[PSUBS-MAILIST] Pneumatic Rotary Actuators

Alan James alanlindsayjames at yahoo.com
Tue Apr 8 06:21:24 EDT 2014


Thanks Sean,
sounds a good idea, I will look in to it a bit more.
I'm not against hydraulics, but with a ready sauce of energy in compressed air, I will save space, 
complexity & limit noise by going with pneumatics over hydraulics. 
The sub is for recreational purposes to 500 ft.
Regards Alan


________________________________
 From: Sean T. Stevenson <cast55 at telus.net>
To: Personal Submersibles General Discussion <personal_submersibles at psubs.org> 
Sent: Monday, April 7, 2014 1:41 PM
Subject: Re: [PSUBS-MAILIST] Pneumatic Rotary Actuators
 


I have built manipulators in the past using a small hydraulic motor to rotate the inner half of a hydraulic slip ring, (outer half, motor and arm structure all attached) with manipulator jaws attached that were actuated hydraulically through the slip ring.  Not sure why you're against hydraulics, but there's no reason you couldn't do the same thing with an electric stepper motor and pneumatic actuation.

Sean



On 2014-04-05 13:39, Alan James wrote:

Thanks Jim K & T,
>thats got me re-thinking things. I might be better to rotate via an electric
>motor inside the hull & hold with pneumatics outside. I've got an idea those
>rotary actuators are expensive.
>Alan 
>
>
>
>________________________________
> From: "JimToddPsub at aol.com" <JimToddPsub at aol.com>
>To: personal_submersibles at psubs.org 
>Sent: Sunday, April 6, 2014 2:43 AM
>Subject: Re: [PSUBS-MAILIST] Pneumatic Rotary Actuators
> 
>
>
> 
>Hi Alan,
>Could you use a sealed-unit worm gear operated by a small electric motor?  That would hold at 180 degrees or any other position you desire.
>Jim
> 
>In a message dated 4/5/2014 8:13:43 A.M. Central Daylight Time, kocpnt at tds.net writes:
> 
>>Hi Alan, 
>>
>>
>>If you use a thru hull, a linear actuator working at 12, 24 or 36 volts works well as well as giving more positive locations than air.
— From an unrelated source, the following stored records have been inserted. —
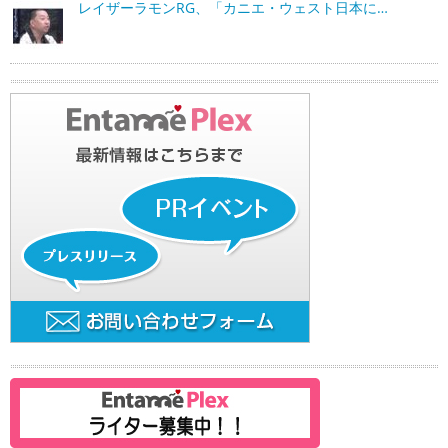
レイザーラモンRG、「カニエ・ウェスト日本に…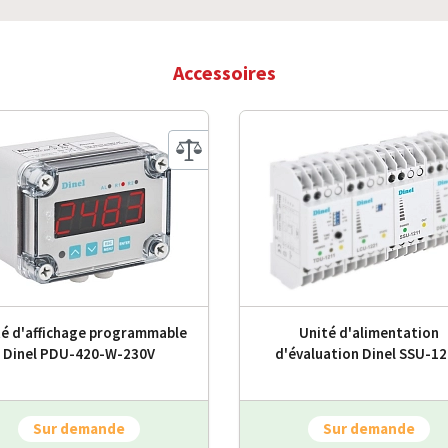
Accessoires
té d'affichage programmable
Unité d'alimentation
Dinel PDU-420-W-230V
d'évaluation Dinel SSU-1
Sur demande
Sur demande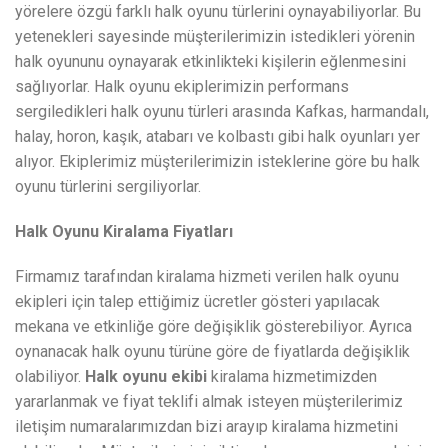
yörelere özgü farklı halk oyunu türlerini oynayabiliyorlar. Bu
yetenekleri sayesinde müşterilerimizin istedikleri yörenin
halk oyununu oynayarak etkinlikteki kişilerin eğlenmesini
sağlıyorlar. Halk oyunu ekiplerimizin performans
sergiledikleri halk oyunu türleri arasında Kafkas, harmandalı,
halay, horon, kaşık, atabarı ve kolbastı gibi halk oyunları yer
alıyor. Ekiplerimiz müşterilerimizin isteklerine göre bu halk
oyunu türlerini sergiliyorlar.
Halk Oyunu Kiralama Fiyatları
Firmamız tarafından kiralama hizmeti verilen halk oyunu
ekipleri için talep ettiğimiz ücretler gösteri yapılacak
mekana ve etkinliğe göre değişiklik gösterebiliyor. Ayrıca
oynanacak halk oyunu türüne göre de fiyatlarda değişiklik
olabiliyor.
Halk oyunu ekibi
kiralama hizmetimizden
yararlanmak ve fiyat teklifi almak isteyen müşterilerimiz
iletişim numaralarımızdan bizi arayıp kiralama hizmetini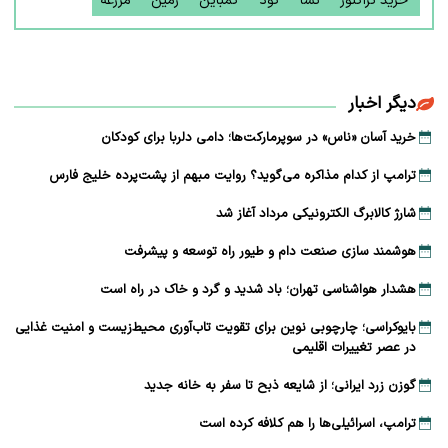
خرید تراکتور
نشا
کود
کمباین
زمین
مزرعه
دیگر اخبار
خرید آسان «ناس» در سوپرمارکت‌ها؛ دامی دلربا برای کودکان
ترامپ از کدام مذاکره می‌گوید؟ روایت مبهم از پشت‌پرده خلیج فارس
شارژ کالابرگ الکترونیکی مرداد آغاز شد
هوشمند سازی صنعت دام و طیور راه توسعه و پیشرفت
هشدار هواشناسی تهران؛ باد شدید و گرد و خاک در راه است
بایوکراسی؛ چارچوبی نوین برای تقویت تاب‌آوری محیط‌زیست و امنیت غذایی
در عصر تغییرات اقلیمی
گوزن زرد ایرانی؛ از شایعه ذبح تا سفر به خانه جدید
ترامپ، اسرائیلی‌ها را هم کلافه کرده است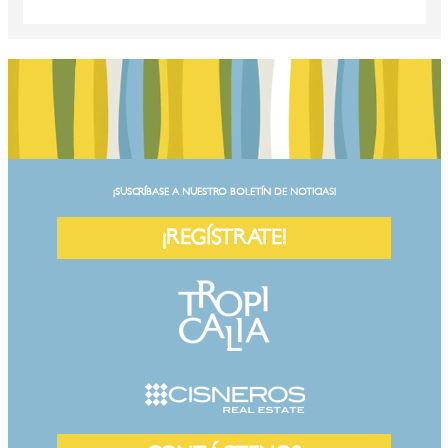
¡SUSCRÍBASE A NUESTRO BOLETÍN DE NOTICIAS!
¡REGÍSTRATE!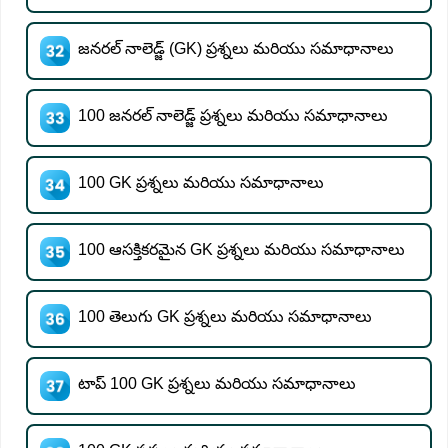
జనరల్ నాలెడ్జ్ (GK) ప్రశ్నలు మరియు సమాధానాలు
100 జనరల్ నాలెడ్జ్ ప్రశ్నలు మరియు సమాధానాలు
100 GK ప్రశ్నలు మరియు సమాధానాలు
100 ఆసక్తికరమైన GK ప్రశ్నలు మరియు సమాధానాలు
100 తెలుగు GK ప్రశ్నలు మరియు సమాధానాలు
టాప్ 100 GK ప్రశ్నలు మరియు సమాధానాలు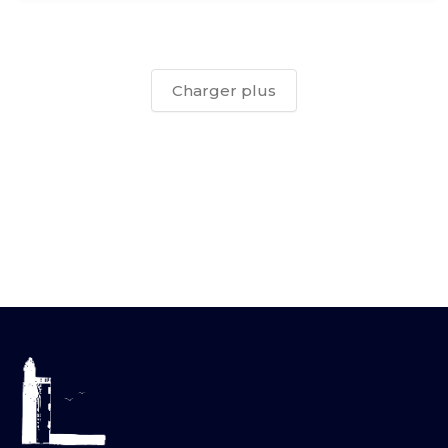
Charger plus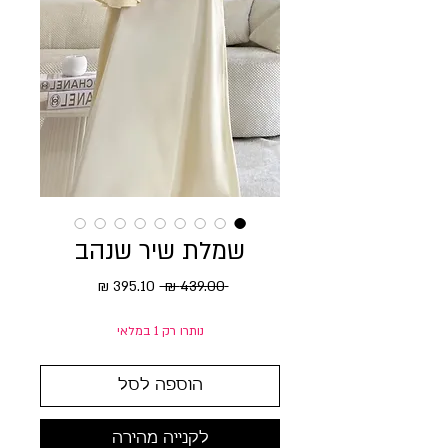
שמלת שיר שנהב
מחיר רגיל
מחיר מבצע
 ‏439.00 ‏₪ 
נותרו רק 1 במלאי
הוספה לסל
לקנייה מהירה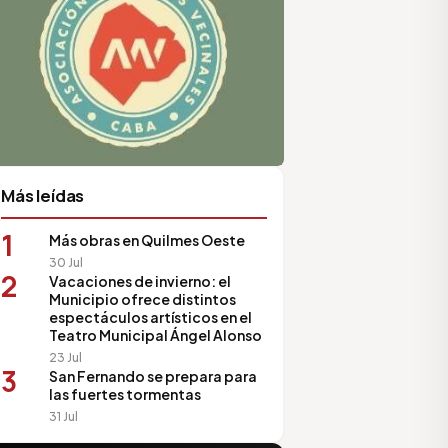
Más leídas
1
Más obras en Quilmes Oeste
30 Jul
2
Vacaciones de invierno: el
Municipio ofrece distintos
espectáculos artísticos en el
Teatro Municipal Ángel Alonso
23 Jul
3
San Fernando se prepara para
las fuertes tormentas
31 Jul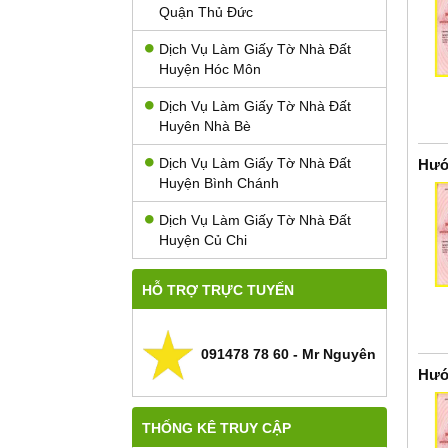
Quận Thủ Đức
Dịch Vụ Làm Giấy Tờ Nhà Đất
Huyện Hóc Môn
Dịch Vụ Làm Giấy Tờ Nhà Đất
Huyên Nhà Bè
Dịch Vụ Làm Giấy Tờ Nhà Đất
Hướ
Huyện Bình Chánh
Dịch Vụ Làm Giấy Tờ Nhà Đất
Huyện Củ Chi
HỖ TRỢ TRỰC TUYẾN
091478 78 60 - Mr Nguyên
Hướ
THỐNG KÊ TRUY CẬP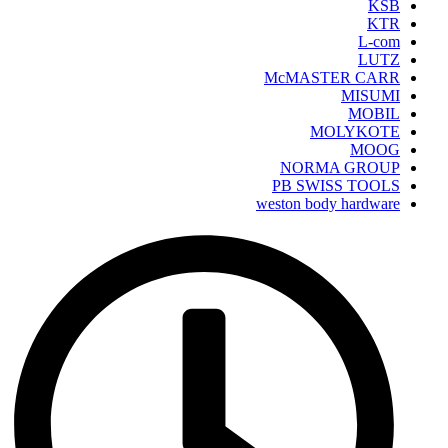
KSB
KTR
L-com
LUTZ
McMASTER CARR
MISUMI
MOBIL
MOLYKOTE
MOOG
NORMA GROUP
PB SWISS TOOLS
weston body hardware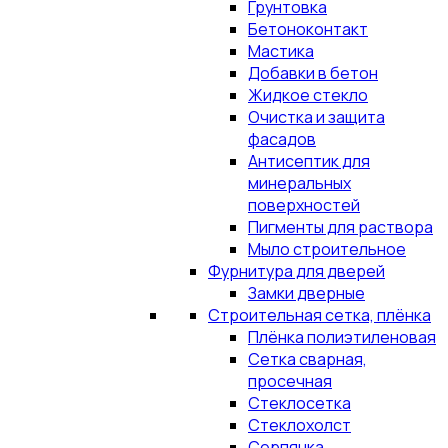
Грунтовка
Бетоноконтакт
Мастика
Добавки в бетон
Жидкое стекло
Очистка и защита
фасадов
Антисептик для
минеральных
поверхностей
Пигменты для раствора
Мыло строительное
Фурнитура для дверей
Замки дверные
Строительная сетка, плёнка
Плёнка полиэтиленовая
Сетка сварная,
просечная
Стеклосетка
Стеклохолст
Серпянка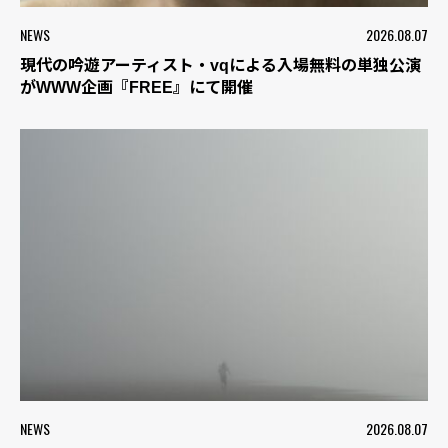
NEWS
2026.08.07
現代の吟遊アーティスト・vqによる入場無料の単独公演
がWWW企画『FREE』にて開催
NEWS
2026.08.07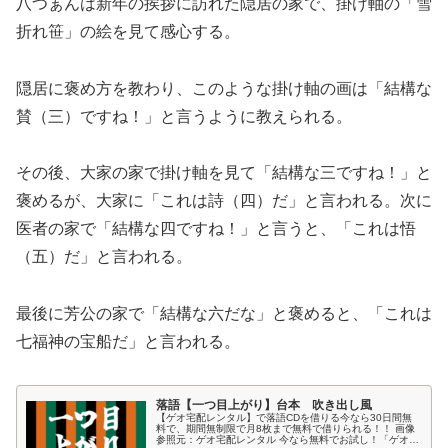
八つぁんは新年の挨拶に訪れた隠居の家で、掛け軸の「雪
折れ笹」の絵を見て感心する。
隠居に褒め方を教わり、このような掛け軸の画は「結構な
賛（三）ですね！」と言うように教えられる。
その後、大家の家で掛け軸を見て「結構な三ですね！」と
褒めるが、大家に「これは詩（四）だ」と言われる。次に
医者の家で「結構な四ですね！」と言うと、「これは悟
（五）だ」と言われる。
最後に芳公の家で「結構な六だな」と褒めると、「これは
七福神の宝船だ」と言われる。
落語【一つ目上がり】台本 吹き出し風
【ゲオ宅配レンタル】で落語CDを借りる今なら30日間無
料で、期間無制限で月8枚まで無料で借りられる！！ 画像
参照元：ゲオ宅配レンタル 今なら無料でお試し！「ゲオ宅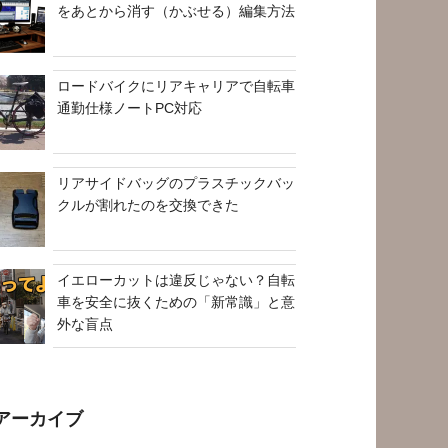
をあとから消す（かぶせる）編集方法
ロードバイクにリアキャリアで自転車
通勤仕様ノートPC対応
リアサイドバッグのプラスチックバッ
クルが割れたのを交換できた
イエローカットは違反じゃない？自転
車を安全に抜くための「新常識」と意
外な盲点
アーカイブ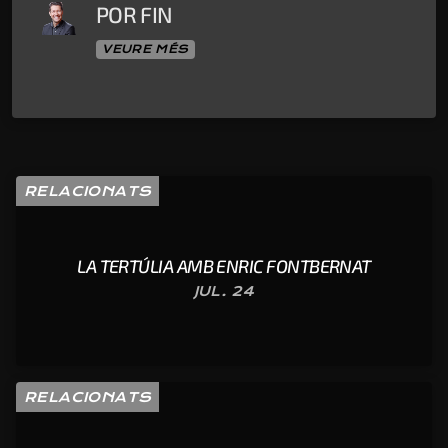
POR FIN
VEURE MÉS
RELACIONATS
LA TERTÚLIA AMB ENRIC FONTBERNAT
JUL. 24
RELACIONATS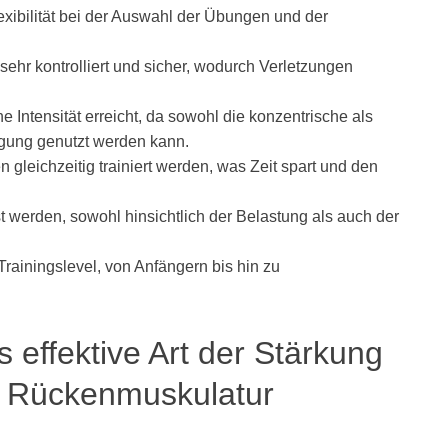
exibilität bei der Auswahl der Übungen und der
sehr kontrolliert und sicher, wodurch Verletzungen
e Intensität erreicht, da sowohl die konzentrische als
gung genutzt werden kann.
leichzeitig trainiert werden, was Zeit spart und den
t werden, sowohl hinsichtlich der Belastung als auch der
 Trainingslevel, von Anfängern bis hin zu
ls effektive Art der Stärkung
d Rückenmuskulatur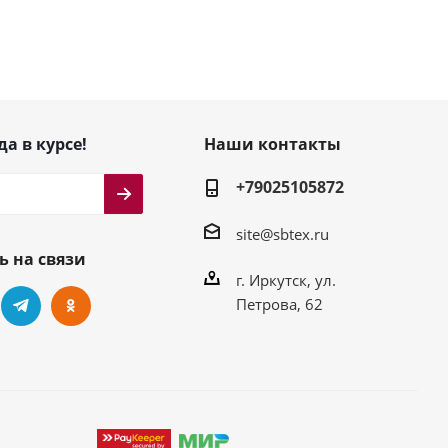
да в курсе!
Наши контакты
+79025105872
site@sbtex.ru
ь на связи
г. Иркутск, ул.
Петрова, 62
They are simple and robust however slower than an air cylinder.
>>
>>
>>You can find some examples at www.surpluscenter.com
>>
>>
>>Best Regards,
>>
>>
>>
>>
>>Jim K
>>
>>
>>
>>On Fri, Apr 4, 2014 at 5:10 PM, hank pronk <hanker_20032000 at yahoo.ca> wrote:
>>
>>Alan, 
>>>you can rotate 180 degrees with a single air cylinder and a watts link.
>>>No need for an actuator
>>>Hank
>>>On Friday, April 4, 2014 4:04:18 PM, Alan James <alanlindsayjames at yahoo.com> wrote:
>>>
>>>Hi, 
>>>I'm wondering if anyone has had any experience with either pneumatic
>>>rack & pinion actuators, or rotary vane actuators, operating underwater.
>>>I need to rotate something through 180 degrees & have it held with a bit
>>>of clamping pressure at one end of the motion.
>>>One concern is seawater getting in to the gearing of those items, & there reliability. 
>>>Another option, could be a normal pneumatic cylinder with an external
>>>rack & pinion added. Am trying not to have to go to hydraulics.